*Task goal*.
From the line with "For every layout" through the final line of the entries below, write out each line exactly and nothing else.

*Raw data*.
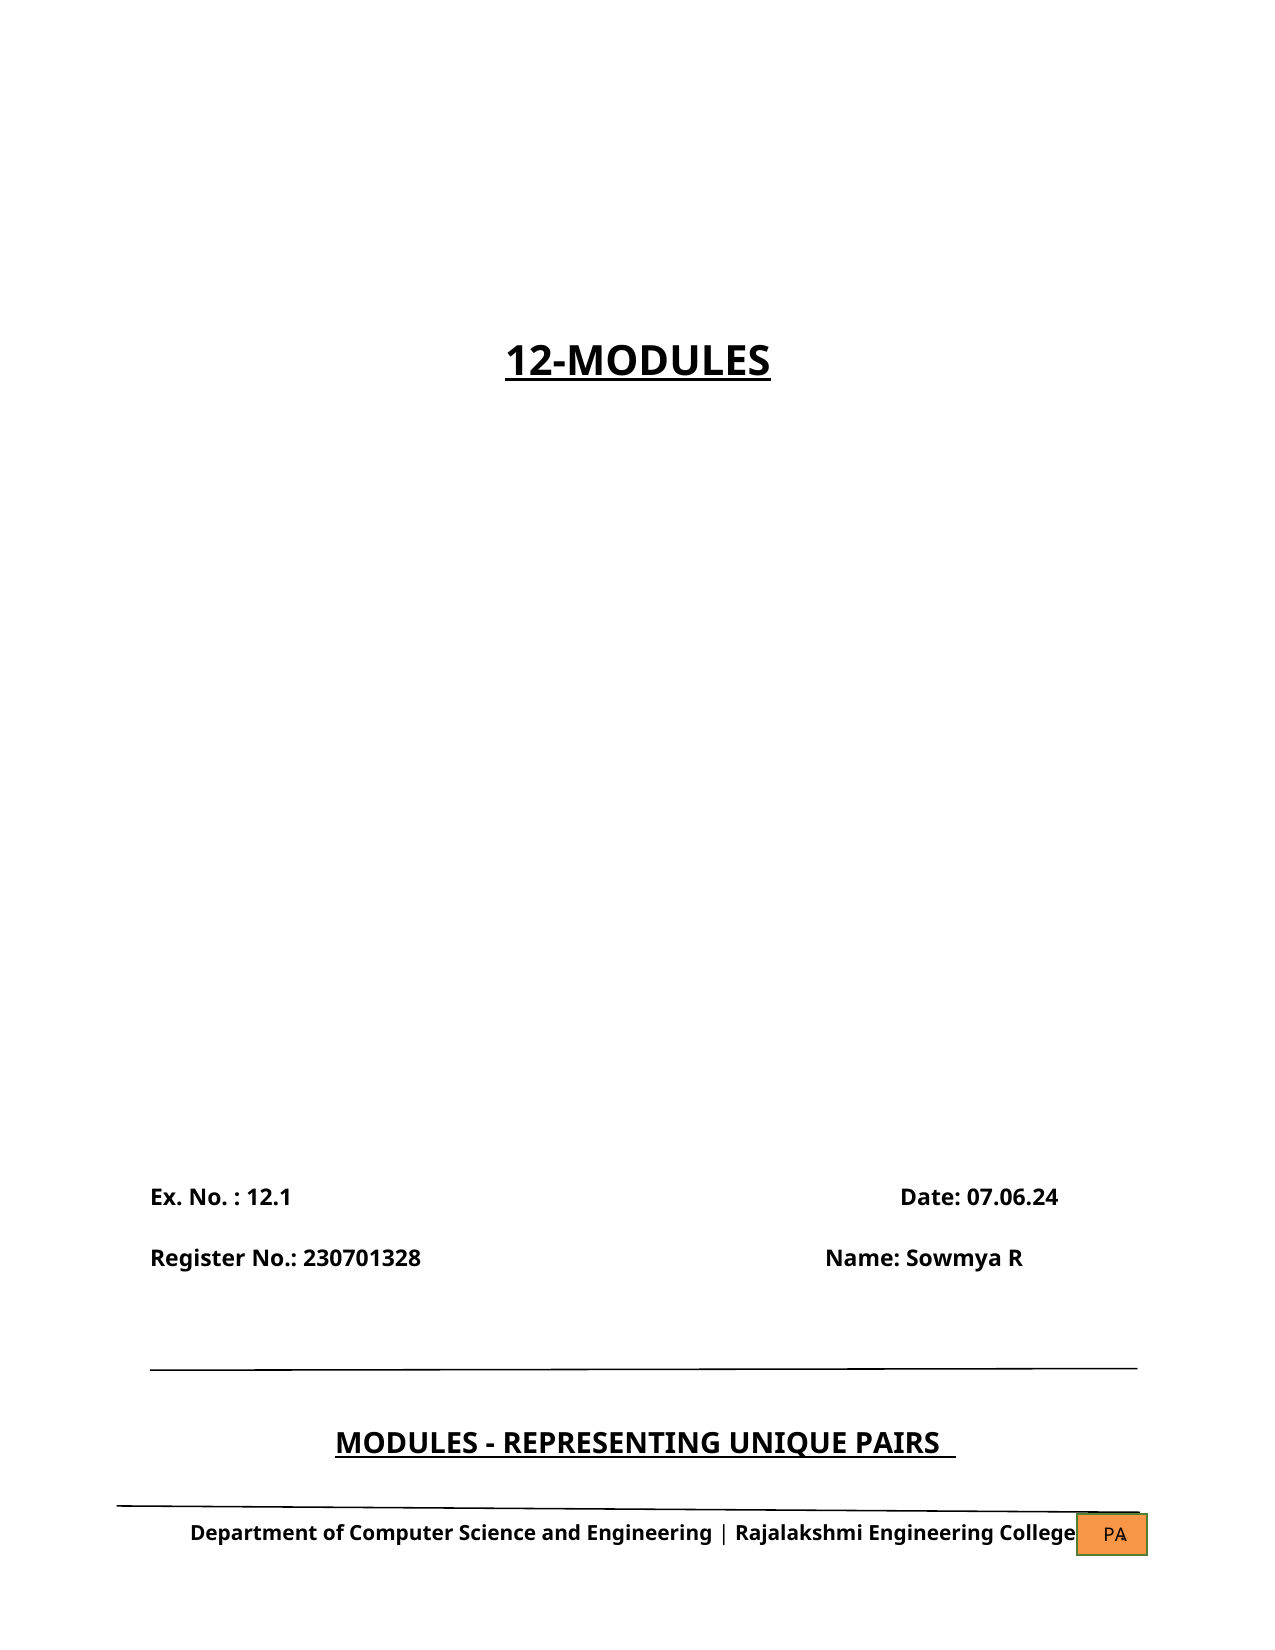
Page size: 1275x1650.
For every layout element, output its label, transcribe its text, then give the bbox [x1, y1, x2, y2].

text Register No.: 230701328 Name: Sowmya R [150, 1242, 1125, 1273]
text MODULES - REPRESENTING UNIQUE PAIRS [150, 1423, 1125, 1462]
text Ex. No. : 12.1 Date: 07.06.24 [150, 1181, 1125, 1212]
text 12-MODULES [150, 330, 1125, 387]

*Result of the exercise*.
For every layout element, output its label, transcribe its text, then give the bbox [x1, y1, x2, y2].

text Register No.: 230701328 Name: Sowmya R [150, 1242, 1125, 1273]
text MODULES - REPRESENTING UNIQUE PAIRS [150, 1423, 1125, 1462]
text Ex. No. : 12.1 Date: 07.06.24 [150, 1181, 1125, 1212]
text 12-MODULES [150, 330, 1125, 387]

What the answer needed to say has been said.